### What the task requires
Copy the post on the M/M/m queue, starting with "Morphing M/M/m: A" and going on through "seeking all along.", and change every "morphing approximation" to "morphing estimate".

### Reading passage
_ _ _ _

The Pith of Performance: Erlang

Showing posts with label Erlang. Show all posts

Wednesday, March 15, 2017

Morphing M/M/m: A New View of an Old Queue

The following abstract has been accepted for presentation at the 21st Conference of the International Federation of Operational Research Societies — IFORS 2017, Quebec City, Canada.

Update July 31, 2017: Here are my IFORS slides
Update June 08, 2018: In response to an audience question at my IFORS 2017 session, I have now demonstrated that there is an upper bound for the error in the morphing approximation. See footnotes below.
Update August 18, 2020: This new paper has the complete exact solution method that I had been seeking all along.

This year is the centenary of A. K. Erlang's paper [1] on the determination of waiting times in an M/D/m queue with $m$ telephone lines.^* Today, M/M/m queues are used to model such systems as, call centers [3], multicore computers [4,5] and the Internet [6,7]. Unfortunately, those who should be using M/M/m models often do not have sufficient background in applied probability theory. Our remedy defines a morphing approximation^† to the exact M/M/m queue [3] that is accurate to within 10% for typical applications^‡. The morphing formula for the residence-time, $R(m,\rho)$, is both simpler and more intuitive than the exact solution involving the Erlang-C function. We have also developed an animation of this morphing process. An outstanding challenge, however, has been to elucidate the nature of the corrections that transform the approximate morphing solutions into the exact Erlang solutions. In this presentation, we show:

The morphing solutions correspond to the $m$-roots of unity in the complex $z$-plane.

_ _ _ _

[Dataset excerpts]
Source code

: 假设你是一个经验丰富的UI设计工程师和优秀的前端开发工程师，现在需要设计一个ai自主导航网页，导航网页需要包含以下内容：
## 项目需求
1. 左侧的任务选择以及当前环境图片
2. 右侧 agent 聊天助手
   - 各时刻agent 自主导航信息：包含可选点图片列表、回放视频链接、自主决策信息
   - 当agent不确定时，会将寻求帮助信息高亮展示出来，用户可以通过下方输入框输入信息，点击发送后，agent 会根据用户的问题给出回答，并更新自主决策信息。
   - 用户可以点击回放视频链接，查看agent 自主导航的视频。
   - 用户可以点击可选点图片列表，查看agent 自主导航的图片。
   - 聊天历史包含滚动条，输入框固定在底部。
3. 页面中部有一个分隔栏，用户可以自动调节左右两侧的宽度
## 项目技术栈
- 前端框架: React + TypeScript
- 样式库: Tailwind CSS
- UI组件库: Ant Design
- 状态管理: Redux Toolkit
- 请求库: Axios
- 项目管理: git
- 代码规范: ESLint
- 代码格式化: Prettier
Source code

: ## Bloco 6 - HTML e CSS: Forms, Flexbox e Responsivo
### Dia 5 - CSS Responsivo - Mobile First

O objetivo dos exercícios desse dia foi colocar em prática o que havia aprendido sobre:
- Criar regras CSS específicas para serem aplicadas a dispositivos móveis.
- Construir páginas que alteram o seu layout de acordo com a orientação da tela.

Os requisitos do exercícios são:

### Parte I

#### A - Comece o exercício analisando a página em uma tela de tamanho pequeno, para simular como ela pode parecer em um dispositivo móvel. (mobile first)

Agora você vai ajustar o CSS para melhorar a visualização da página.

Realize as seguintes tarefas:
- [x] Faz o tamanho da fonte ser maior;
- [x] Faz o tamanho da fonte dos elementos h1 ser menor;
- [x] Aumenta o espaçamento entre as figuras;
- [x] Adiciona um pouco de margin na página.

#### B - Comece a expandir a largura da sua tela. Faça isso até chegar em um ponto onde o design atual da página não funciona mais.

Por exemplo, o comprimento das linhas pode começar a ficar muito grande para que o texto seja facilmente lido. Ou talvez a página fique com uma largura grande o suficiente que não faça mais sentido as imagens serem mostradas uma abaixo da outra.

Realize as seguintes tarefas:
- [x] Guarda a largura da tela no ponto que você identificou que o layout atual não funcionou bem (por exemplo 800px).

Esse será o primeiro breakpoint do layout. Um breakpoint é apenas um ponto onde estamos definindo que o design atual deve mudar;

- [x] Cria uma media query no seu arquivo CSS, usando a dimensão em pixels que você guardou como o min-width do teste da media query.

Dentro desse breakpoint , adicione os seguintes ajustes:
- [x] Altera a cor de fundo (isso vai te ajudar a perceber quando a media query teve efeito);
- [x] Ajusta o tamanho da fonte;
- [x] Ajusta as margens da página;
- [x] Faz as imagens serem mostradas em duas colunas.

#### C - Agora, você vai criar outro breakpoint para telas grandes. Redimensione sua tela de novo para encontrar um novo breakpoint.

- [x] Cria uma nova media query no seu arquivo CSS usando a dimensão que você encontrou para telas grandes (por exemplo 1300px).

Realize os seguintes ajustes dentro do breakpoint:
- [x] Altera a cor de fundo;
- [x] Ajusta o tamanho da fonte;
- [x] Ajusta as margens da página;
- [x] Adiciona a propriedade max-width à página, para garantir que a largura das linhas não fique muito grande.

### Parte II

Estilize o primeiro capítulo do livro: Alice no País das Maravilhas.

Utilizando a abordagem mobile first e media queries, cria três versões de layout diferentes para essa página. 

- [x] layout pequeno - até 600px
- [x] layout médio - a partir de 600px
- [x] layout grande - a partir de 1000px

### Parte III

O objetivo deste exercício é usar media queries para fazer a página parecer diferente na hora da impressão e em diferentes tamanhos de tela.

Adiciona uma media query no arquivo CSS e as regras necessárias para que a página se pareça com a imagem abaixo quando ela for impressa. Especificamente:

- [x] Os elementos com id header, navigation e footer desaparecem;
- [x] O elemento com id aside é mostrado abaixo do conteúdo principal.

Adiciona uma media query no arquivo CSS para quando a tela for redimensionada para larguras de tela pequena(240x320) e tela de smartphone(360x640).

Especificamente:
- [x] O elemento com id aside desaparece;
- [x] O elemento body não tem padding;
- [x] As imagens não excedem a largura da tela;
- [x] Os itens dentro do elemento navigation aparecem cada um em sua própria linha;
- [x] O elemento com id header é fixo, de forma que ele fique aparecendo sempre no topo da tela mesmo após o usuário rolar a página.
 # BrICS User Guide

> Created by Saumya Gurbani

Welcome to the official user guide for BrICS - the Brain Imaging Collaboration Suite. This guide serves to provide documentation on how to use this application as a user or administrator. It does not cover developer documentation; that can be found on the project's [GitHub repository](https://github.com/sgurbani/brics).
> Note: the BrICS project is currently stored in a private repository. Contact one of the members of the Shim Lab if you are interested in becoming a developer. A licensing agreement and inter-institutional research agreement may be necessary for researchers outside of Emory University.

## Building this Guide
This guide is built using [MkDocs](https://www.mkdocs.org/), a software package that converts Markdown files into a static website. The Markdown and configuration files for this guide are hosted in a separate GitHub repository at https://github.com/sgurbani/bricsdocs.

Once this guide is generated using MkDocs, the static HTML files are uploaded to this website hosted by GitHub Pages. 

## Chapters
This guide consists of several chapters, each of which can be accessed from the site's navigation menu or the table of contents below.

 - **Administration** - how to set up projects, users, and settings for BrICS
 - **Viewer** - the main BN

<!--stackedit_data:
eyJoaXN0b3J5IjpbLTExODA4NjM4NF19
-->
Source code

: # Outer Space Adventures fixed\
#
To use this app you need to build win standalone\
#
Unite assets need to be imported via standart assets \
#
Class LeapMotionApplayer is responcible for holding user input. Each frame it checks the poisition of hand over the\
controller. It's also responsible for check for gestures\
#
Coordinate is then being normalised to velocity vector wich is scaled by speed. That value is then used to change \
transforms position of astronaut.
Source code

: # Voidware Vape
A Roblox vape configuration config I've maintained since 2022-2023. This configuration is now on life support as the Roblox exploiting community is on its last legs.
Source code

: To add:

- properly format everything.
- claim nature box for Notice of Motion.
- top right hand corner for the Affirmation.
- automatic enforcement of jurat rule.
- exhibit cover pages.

_ _ _ _

### Output of the exercise
Morphing M/M/m: A New View of an Old Queue

The following abstract has been accepted for presentation at the 21st Conference of the International Federation of Operational Research Societies — IFORS 2017, Quebec City, Canada.

Update July 31, 2017: Here are my IFORS slides
Update June 08, 2018: In response to an audience question at my IFORS 2017 session, I have now demonstrated that there is an upper bound for the error in the morphing estimate. See footnotes below.
Update August 18, 2020: This new paper has the complete exact solution method that I had been seeking all along.